08. September 2010 - 08:39 Uhr

Teamchef Christian Horner über Stardesigner Adrian Newey und weshalb sich der Brite bei Red Bull überaus viele Freiheiten herausnehmen darf

Adrian Newey (Technischer Direktor)
Im britischen Goodwood pilotierte Adrian Newey 2010 einen Red-Bull-Rennwagen
© A. Hone/Getty Images

(Motorsport-Total.com) - In den vergangenen Jahren hat Adrian Newey schon viele Siegerautos entworfen - und auch die Red-Bull-Rennwagen aus der Feder des Briten fahren seit 2009 regelmäßig um Pole-Positions und Podien. Laut Teamchef Christian Horner kommt dieser Erfolg aber keineswegs von ungefähr. Vielmehr lasse Red Bull seinem Designchef die nötigen Freiheiten, damit dieser sich vollkommen entfalten könne.

Dies bekräftigt Horner im Gespräch mit der 'Sportwoche' und erklärt: "Adrian ist sein eigener Herr und er braucht die Freiheit. Zumindest bei McLaren hatte er sie nicht. Wir geben sie ihm", so der Teamchef von Sebastian Vettel und Mark Webber. Selbst die Rennausflüge des Hobbypiloten Newey stören den Rennbetrieb bei Red Bull nicht im Geringsten, wie Horner vor dem Monza-Event zu Protokoll gibt.

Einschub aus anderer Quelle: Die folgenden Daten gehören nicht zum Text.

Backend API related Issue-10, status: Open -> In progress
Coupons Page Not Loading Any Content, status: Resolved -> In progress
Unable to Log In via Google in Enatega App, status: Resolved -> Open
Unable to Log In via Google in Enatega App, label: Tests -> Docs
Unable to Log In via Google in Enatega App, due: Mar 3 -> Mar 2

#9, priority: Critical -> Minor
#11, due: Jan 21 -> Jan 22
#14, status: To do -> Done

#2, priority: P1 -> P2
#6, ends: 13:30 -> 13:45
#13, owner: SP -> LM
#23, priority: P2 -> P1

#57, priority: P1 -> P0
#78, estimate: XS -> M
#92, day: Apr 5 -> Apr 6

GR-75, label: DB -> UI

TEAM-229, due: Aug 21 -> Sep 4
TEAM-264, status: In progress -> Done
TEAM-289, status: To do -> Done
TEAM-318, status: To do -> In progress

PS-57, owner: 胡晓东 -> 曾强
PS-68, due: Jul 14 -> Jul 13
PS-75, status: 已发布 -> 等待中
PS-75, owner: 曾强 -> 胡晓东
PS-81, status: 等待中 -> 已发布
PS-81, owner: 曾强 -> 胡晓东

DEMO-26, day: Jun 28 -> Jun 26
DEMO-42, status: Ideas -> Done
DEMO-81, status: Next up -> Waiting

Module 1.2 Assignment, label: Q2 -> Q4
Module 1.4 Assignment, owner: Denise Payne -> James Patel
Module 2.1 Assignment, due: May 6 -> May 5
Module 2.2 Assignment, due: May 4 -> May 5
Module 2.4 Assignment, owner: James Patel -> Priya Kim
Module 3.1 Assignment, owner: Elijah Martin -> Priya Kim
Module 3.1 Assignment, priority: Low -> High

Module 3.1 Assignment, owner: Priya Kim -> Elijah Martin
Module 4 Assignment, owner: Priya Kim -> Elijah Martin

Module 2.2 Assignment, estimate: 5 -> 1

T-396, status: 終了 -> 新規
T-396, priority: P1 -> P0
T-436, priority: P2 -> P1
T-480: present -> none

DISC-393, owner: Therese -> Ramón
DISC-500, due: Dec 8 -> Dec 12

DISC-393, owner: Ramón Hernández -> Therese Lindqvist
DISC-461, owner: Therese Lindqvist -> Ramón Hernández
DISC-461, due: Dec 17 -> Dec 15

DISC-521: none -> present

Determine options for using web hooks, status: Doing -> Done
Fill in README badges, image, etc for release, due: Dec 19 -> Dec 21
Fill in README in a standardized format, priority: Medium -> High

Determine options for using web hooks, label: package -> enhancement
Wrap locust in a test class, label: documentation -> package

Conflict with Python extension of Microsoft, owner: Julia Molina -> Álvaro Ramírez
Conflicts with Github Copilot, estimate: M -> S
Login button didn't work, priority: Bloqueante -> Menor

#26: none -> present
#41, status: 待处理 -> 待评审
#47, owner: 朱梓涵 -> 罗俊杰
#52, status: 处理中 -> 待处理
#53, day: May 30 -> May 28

Newey hatte vor wenigen Wochen im britischen Snetterton an einem Amateurrennen teilgenommen und war im Ginetta-G50-Cup mit zwei anderen Teilnehmern kollidiert. Dabei knallte der Stardesigner mit seinem Fahrzeug in die Streckenbegrenzung, musste aus dem Auto geborgen werden und anschließend im Krankenhaus untersucht werden. Dort wurden keine Verletzungen festgestellt.

Für Horner ist selbst dieser Crash kein Grund, Newey in seinen Freiheiten einzuschränken: "Adrian ist ein eifriger Amateurrennfahrer - und ein Freigeist. Er ist am Steuer sehr kompetent und hatte bei seinem Unfall viel Pech. Es liegt doch an ihm, was er in seiner Freizeit macht", findet der Red-Bull-Teamchef. "Je mehr du jemanden einschränkst, desto weniger ausgefüllt ist er - und der Frust steigt."